=== EXERCISE OBJECTIVE ===
Only one portion of the data is to be written out: from the line bearing "hfov_deg: 6.0" through the line bearing "f_number: 11". Write it exactly as it appears.

=== DATA TO PROCESS ===
[Start of section]
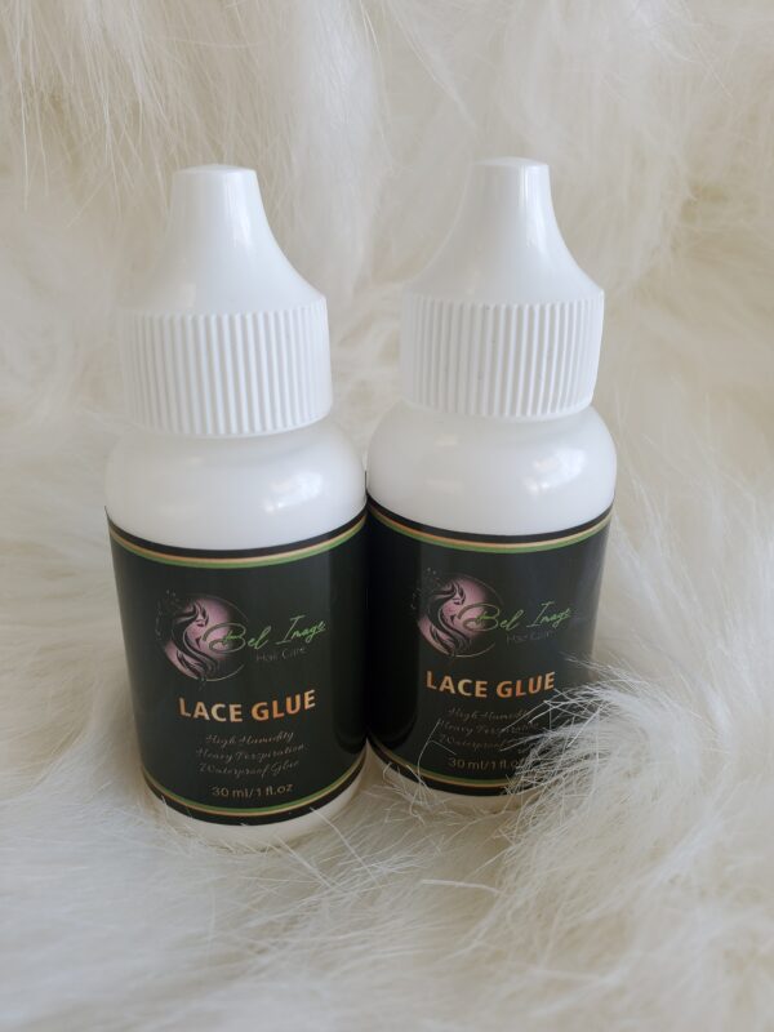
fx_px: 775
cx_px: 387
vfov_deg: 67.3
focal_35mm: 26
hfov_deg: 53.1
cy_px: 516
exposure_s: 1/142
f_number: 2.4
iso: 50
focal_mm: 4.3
[End of section]
[Start of section]
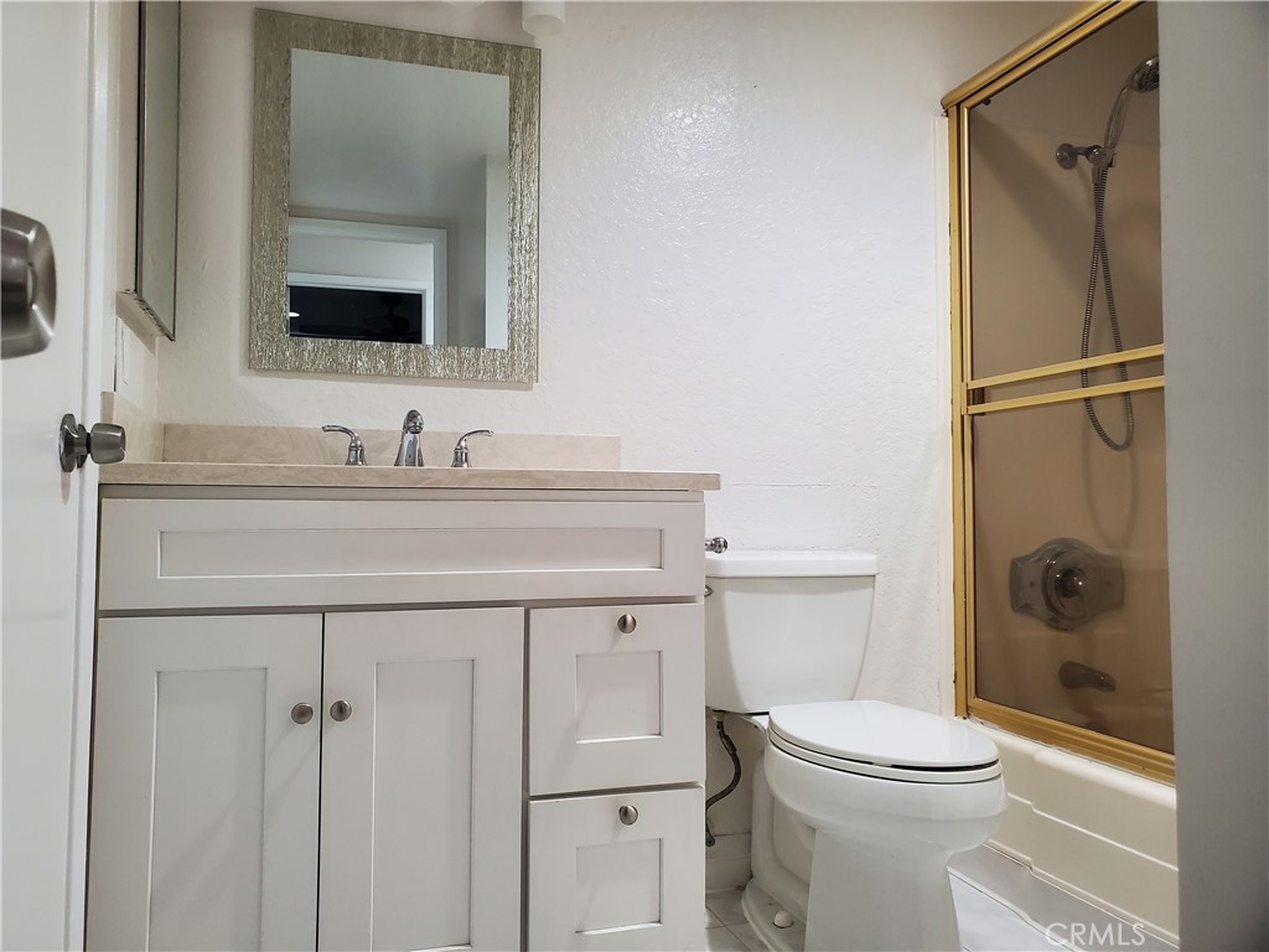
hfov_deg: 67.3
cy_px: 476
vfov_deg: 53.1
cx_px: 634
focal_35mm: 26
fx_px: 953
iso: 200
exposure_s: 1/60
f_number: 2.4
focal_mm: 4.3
[End of section]
[Start of section]
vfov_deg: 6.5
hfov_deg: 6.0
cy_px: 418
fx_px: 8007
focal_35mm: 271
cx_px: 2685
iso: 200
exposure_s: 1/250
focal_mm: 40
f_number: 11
[End of section]
=== OUTPUT OF THE EXERCISE ===
hfov_deg: 6.0
cy_px: 418
fx_px: 8007
focal_35mm: 271
cx_px: 2685
iso: 200
exposure_s: 1/250
focal_mm: 40
f_number: 11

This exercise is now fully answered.